Musik, die Generationen verbindet – Einblicke in die Arbeit einer Backnanger Band

Bands von hier Die Backnanger Band No Diggity spielt Coversongs, aber auch Eigenkreationen. Wer sie zum ersten Mal sieht, könnte meinen, er sieht doppelt: Die beiden Frontmänner Peter und Matthias Hannemann sind eineiige Zwillinge. Ihre Musik spricht Jüngere und Ältere an.

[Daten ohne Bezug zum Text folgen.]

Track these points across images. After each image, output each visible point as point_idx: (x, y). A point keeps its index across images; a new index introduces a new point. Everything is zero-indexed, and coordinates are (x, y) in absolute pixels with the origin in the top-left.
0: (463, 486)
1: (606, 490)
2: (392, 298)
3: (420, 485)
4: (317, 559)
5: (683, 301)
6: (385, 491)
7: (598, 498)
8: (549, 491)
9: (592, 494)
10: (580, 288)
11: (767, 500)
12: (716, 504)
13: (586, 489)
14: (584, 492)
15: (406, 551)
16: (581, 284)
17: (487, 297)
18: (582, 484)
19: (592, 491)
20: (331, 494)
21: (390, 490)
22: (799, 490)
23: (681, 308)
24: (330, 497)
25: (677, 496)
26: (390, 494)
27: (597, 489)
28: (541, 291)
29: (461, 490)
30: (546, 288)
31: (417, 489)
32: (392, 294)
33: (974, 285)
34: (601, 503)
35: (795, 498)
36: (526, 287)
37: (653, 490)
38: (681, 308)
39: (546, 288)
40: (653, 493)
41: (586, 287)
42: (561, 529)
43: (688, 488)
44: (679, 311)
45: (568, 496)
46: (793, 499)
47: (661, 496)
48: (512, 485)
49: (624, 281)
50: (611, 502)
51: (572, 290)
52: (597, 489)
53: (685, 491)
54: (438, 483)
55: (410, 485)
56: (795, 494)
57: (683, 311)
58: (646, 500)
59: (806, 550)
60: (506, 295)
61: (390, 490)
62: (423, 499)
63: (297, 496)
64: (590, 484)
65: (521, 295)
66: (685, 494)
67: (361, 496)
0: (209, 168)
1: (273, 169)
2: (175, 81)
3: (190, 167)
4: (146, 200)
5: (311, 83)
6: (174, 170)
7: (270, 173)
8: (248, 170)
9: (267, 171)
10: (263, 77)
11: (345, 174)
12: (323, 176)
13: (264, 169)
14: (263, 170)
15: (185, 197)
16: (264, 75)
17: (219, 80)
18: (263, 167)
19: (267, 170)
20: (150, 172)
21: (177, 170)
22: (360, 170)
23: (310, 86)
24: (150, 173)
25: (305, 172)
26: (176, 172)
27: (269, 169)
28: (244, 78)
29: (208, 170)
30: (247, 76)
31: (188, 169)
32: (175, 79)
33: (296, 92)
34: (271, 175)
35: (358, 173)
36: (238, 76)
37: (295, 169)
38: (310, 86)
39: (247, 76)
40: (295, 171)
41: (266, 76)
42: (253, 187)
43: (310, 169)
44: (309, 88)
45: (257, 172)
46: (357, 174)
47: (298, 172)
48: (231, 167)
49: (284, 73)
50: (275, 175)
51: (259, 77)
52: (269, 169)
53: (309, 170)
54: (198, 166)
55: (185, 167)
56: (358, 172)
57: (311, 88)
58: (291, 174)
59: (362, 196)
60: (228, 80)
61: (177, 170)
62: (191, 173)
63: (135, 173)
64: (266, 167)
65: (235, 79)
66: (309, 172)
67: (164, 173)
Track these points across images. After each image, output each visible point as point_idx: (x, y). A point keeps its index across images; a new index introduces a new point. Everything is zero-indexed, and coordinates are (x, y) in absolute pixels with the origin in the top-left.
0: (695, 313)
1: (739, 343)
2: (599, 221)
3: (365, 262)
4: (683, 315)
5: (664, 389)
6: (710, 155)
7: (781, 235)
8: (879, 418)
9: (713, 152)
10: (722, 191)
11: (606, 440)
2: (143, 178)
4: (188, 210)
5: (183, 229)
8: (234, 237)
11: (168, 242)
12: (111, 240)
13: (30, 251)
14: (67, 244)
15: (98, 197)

Mitch Zyder, Martin Kolb, Matthias Hannemann und Peter Hannemann (von links) sind No Diggity. Foto: Christopher Cocks

© CHRISTOPHER COCKS

Mitch Zyder, Martin Kolb, Matthias Hannemann und Peter Hannemann (von links) sind No Diggity. Foto: Christopher Cocks

Von Marina Heidrich

Backnang. Für manche Schüler ist es peinlich, den Klassenlehrer auf einem Rockkonzert zu treffen. Was aber, wenn der Lehrer selbst auf der Bühne steht? Das kann einem bei der Backnanger Band No Diggity passieren. Und so mancher im Publikum reibt sich verdutzt die Augen, weil er doppelt sieht – ohne vorherigen Alkoholkonsum.

Wer einen Auftritt von No Diggity besucht, dessen Blick fällt als erstes auf die beiden Frontmänner und Gitarristen Peter und Matthias „Matze“ Hannemann. Eineiigen Zwillingen sagt man oft nach, dass sie ungewöhnlich viel verbindet. Bei den Brüdern Hannemann ist das definitiv der Fall. Die beiden 50-Jährigen sind Lehrer – beide in der Lehrfachkombination Sport und Mathematik. Beide lieben Musik und spielen Gitarre. Vor einiger Zeit konnte man sie kaum auseinanderhalten. Gestik, Mimik, Stimme – alles identisch. Seit Matthias Hannemann Haare und Bart abgeschnitten hat, ist dies allerdings einfacher.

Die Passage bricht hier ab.